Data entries
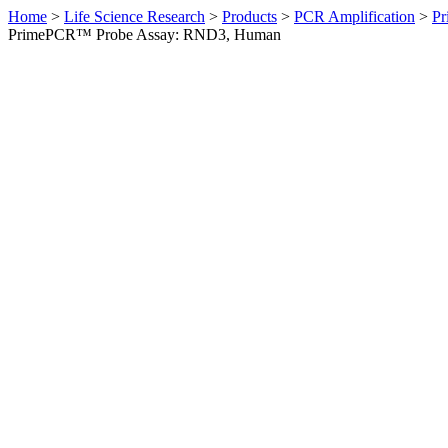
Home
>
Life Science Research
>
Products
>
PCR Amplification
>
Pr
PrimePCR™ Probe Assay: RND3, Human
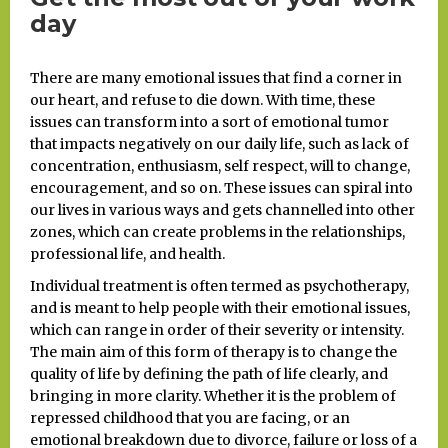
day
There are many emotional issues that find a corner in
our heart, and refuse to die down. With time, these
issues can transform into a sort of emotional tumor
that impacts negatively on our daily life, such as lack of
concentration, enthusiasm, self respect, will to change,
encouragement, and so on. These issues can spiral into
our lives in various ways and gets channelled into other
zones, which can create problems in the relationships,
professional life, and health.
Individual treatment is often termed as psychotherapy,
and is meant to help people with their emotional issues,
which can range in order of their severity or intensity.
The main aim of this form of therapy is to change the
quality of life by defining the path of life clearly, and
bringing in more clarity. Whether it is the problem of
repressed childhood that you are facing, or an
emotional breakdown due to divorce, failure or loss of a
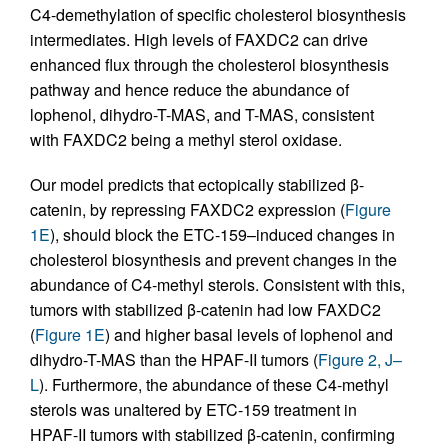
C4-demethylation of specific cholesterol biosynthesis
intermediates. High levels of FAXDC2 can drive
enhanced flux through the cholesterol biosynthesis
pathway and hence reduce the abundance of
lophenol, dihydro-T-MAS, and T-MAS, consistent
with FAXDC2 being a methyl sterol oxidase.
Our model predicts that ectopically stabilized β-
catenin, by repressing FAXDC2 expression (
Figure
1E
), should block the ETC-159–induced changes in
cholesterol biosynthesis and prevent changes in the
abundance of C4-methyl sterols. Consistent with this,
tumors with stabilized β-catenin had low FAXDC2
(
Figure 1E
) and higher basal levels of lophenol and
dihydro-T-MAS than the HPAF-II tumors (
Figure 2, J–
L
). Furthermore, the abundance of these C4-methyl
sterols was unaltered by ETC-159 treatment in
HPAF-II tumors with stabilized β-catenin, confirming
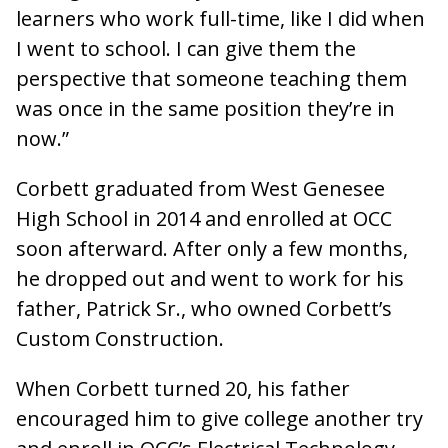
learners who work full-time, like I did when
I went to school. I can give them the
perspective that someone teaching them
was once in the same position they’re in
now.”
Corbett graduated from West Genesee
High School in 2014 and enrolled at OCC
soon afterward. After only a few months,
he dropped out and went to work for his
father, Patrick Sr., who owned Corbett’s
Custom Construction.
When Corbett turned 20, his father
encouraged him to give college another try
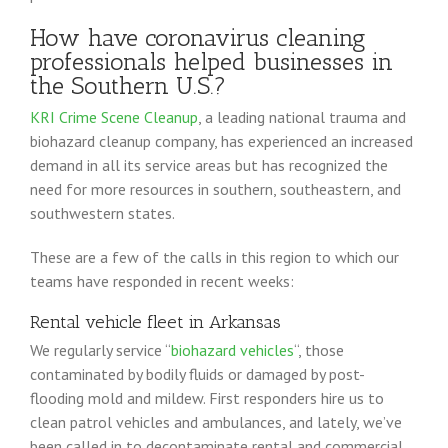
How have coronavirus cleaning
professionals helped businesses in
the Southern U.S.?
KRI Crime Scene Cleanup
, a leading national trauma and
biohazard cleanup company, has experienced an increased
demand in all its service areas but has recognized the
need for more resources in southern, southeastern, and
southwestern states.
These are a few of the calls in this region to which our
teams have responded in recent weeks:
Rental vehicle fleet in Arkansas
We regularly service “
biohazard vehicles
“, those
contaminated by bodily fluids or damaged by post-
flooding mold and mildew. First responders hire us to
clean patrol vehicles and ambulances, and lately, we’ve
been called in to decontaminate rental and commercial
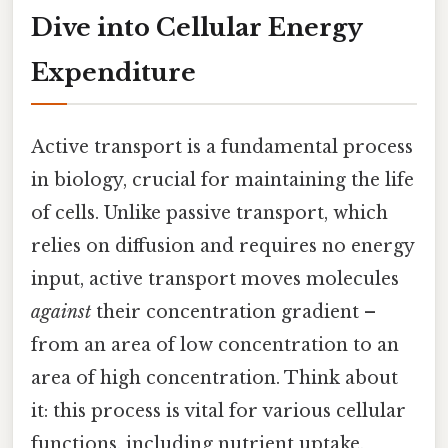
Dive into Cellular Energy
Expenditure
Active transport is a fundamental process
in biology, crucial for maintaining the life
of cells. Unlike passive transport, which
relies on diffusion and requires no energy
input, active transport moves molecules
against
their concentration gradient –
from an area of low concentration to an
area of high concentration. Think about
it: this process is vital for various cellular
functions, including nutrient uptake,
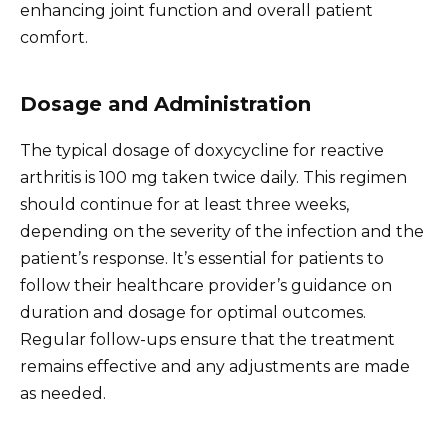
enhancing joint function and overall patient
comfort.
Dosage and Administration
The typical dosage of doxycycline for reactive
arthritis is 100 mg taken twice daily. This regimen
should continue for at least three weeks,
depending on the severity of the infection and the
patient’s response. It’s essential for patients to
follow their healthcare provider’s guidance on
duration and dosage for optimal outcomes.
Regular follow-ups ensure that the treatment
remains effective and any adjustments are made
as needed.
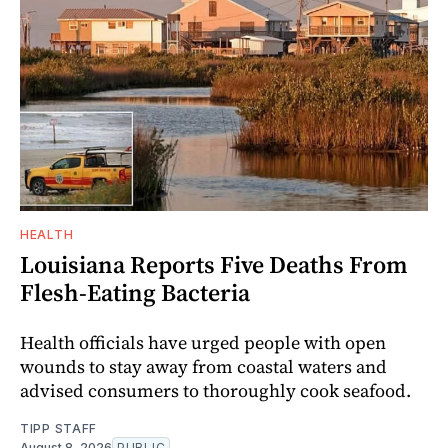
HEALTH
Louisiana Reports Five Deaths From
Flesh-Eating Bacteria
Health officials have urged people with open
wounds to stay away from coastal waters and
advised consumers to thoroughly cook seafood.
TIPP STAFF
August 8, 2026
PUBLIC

**What to work on**
Starting at the line with "Active transport is a fundamental process" in the entries above, write out every line exactly until the line with "Regular follow-ups ensure that the treatment" has been written. Include no pictures and nothing more.

**Reply**
Active transport is a fundamental process
in biology, crucial for maintaining the life
of cells. Unlike passive transport, which
relies on diffusion and requires no energy
input, active transport moves molecules
against
their concentration gradient –
from an area of low concentration to an
area of high concentration. Think about
it: this process is vital for various cellular
functions, including nutrient uptake,
enhancing joint function and overall patient
comfort.
Dosage and Administration
The typical dosage of doxycycline for reactive
arthritis is 100 mg taken twice daily. This regimen
should continue for at least three weeks,
depending on the severity of the infection and the
patient’s response. It’s essential for patients to
follow their healthcare provider’s guidance on
duration and dosage for optimal outcomes.
Regular follow-ups ensure that the treatment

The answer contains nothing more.